MANILA – Unlike in 2010, this year’s presidential race does not have a clear winner even as the campaign period has only 50 days left, senatorial re-electionist Francis Pangilinan said Sunday, when the second presidential debate is scheduled.
“In 2010, mas cuentas claras na habang papalapit ang eleksyon (the winner was becoming clearer as the campaign progresses). Except for January 2010, when there was a tie, the President’s showing got better as the elections came nearer. Medyo hindi (Not) muddled and fuzzy, tulad ngayon (like now),” said Pangilinan, who is running under the banner of Liberal Party, which is part of the administration coalition.
“Ngayon (Now), neck and neck, nguso lang ang lamang. Anything can happen,” he said. “These elections are going down the wire. What is unfolding is very interesting, very exciting. Parang teleseryeng abangan ang susunod na kabanata (It’s like a television series that keeps you guessing what happens next).”
Everyone in the team has to help out and work double time for the standard bearers, Pangilinan said. “In 2010, the Vice President won by 2 percent of the vote and nobody remembers that. This is going to be a close fight, and every percentage point will matter. We all need to work hard in the campaign.”
In the last survey, LP presidential candidate Manuel “Mar” Roxas II was behind, but he was up five percentage points up, he pointed out. “And that’s a very good development.”
ON TOPPING THE SURVEY FOR SENATORIAL BETS
Pangilinan believes two things put him there: his message of “tapat at totoo” (faithful and true) and his clean political experience.
“I have been senator for 12 years and one and a half years as Presidential Assistant on Food Security and Agricultural Modernization, and I was never linked to any anomaly. I have not been on any Napoles list,” he said, referring to the pork barrel scam masterminded by Janet Napoles.
“And that is because we made sure we stayed clear of any transactions that are questionable. People are tired of corruption. Trustworthiness is still a big issue,” he added.
Pangilinan said his taking on agriculture as an electoral issue is another thing that voters positively responded to.
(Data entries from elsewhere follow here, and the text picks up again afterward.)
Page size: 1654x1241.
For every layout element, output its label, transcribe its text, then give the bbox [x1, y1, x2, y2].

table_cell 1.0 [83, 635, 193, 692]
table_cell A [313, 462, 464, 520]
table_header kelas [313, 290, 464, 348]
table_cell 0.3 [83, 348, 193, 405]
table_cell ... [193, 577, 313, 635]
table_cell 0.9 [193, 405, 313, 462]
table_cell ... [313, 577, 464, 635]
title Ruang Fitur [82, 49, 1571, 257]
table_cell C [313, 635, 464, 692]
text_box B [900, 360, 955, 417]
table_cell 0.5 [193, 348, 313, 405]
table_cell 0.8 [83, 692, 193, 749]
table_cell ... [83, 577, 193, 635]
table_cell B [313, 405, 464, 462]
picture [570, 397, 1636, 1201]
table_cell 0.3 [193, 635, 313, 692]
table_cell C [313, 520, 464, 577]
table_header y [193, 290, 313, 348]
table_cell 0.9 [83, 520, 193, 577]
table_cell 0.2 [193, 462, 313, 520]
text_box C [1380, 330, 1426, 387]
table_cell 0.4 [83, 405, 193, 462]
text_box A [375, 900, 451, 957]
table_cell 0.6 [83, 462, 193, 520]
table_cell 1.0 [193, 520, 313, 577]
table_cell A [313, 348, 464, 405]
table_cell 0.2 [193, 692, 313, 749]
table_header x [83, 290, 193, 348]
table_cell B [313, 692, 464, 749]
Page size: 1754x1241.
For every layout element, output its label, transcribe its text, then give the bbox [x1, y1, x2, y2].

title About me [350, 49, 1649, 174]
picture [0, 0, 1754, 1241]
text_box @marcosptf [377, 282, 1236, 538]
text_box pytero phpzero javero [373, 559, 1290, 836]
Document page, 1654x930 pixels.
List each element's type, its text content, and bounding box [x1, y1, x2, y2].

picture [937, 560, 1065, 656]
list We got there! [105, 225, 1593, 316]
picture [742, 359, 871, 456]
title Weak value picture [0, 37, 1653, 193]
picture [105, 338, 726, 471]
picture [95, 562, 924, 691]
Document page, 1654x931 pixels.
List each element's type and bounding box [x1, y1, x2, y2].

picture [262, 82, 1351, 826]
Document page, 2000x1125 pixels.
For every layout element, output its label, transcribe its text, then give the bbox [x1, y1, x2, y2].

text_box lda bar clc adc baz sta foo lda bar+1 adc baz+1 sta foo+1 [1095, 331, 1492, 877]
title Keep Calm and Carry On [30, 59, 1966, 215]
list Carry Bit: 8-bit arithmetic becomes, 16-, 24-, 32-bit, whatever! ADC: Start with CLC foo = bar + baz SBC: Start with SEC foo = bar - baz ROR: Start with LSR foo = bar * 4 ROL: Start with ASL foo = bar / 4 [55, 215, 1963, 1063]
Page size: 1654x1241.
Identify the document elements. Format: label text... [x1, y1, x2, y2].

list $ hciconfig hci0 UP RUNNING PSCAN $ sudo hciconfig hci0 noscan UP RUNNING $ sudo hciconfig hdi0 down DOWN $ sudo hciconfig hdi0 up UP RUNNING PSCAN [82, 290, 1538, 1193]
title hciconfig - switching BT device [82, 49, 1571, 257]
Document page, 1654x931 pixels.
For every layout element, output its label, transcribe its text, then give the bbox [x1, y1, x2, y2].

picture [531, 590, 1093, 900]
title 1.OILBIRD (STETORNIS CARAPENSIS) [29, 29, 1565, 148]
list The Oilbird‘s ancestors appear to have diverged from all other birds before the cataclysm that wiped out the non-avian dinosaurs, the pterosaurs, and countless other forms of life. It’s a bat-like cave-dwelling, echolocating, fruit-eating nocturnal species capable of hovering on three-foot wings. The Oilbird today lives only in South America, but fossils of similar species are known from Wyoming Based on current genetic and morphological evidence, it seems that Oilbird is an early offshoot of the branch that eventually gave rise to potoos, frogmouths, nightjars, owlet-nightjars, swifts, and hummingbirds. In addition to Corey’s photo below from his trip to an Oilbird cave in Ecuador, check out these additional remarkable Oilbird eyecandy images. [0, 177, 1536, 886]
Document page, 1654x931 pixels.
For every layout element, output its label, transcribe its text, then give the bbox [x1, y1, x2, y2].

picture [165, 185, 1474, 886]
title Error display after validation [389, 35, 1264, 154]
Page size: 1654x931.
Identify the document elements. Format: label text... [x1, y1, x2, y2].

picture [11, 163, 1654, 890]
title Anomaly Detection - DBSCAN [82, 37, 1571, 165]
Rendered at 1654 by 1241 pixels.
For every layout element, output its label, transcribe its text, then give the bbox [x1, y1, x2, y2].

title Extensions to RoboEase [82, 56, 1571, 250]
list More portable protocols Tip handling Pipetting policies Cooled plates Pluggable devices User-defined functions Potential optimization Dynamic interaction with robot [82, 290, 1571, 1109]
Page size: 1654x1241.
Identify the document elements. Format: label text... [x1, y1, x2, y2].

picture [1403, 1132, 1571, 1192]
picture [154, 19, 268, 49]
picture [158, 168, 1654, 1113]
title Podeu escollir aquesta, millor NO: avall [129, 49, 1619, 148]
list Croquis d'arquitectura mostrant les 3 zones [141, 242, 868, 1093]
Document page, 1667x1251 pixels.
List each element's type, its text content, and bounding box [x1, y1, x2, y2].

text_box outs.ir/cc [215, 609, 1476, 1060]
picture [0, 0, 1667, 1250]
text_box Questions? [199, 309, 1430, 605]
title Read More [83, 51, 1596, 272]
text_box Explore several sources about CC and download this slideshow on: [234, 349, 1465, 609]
“Fifty-five percent of our people are in the rural areas. And those who went abroad to find work are from the rural areas. They would not leave if there were economic opportunities there,” he said. “At nauunawaan ng mga botante ang ating mensaheng ‘pagpapasigla ng agrikultura ang susi sa magandang buhay (And our voters understand our message that ‘stimulating agriculture is the key to a good life’).”
“Malayo pa ang eleksyon. Kailangan pang maging mas masipag (The elections are still far off. We need to continue to work harder),” Pangilinan said.